Activity >> Output every line of the listing, exactly and completely.

Start of Block

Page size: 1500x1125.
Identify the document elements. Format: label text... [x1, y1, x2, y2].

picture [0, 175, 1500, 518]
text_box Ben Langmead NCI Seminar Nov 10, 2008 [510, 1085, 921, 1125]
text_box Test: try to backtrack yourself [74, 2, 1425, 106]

End of Block

Written answer >>
Page size: 1500x1125.
Identify the document elements. Format: label text... [x1, y1, x2, y2].

picture [0, 175, 1500, 518]
text_box Ben Langmead NCI Seminar Nov 10, 2008 [510, 1085, 921, 1125]
text_box Test: try to backtrack yourself [74, 2, 1425, 106]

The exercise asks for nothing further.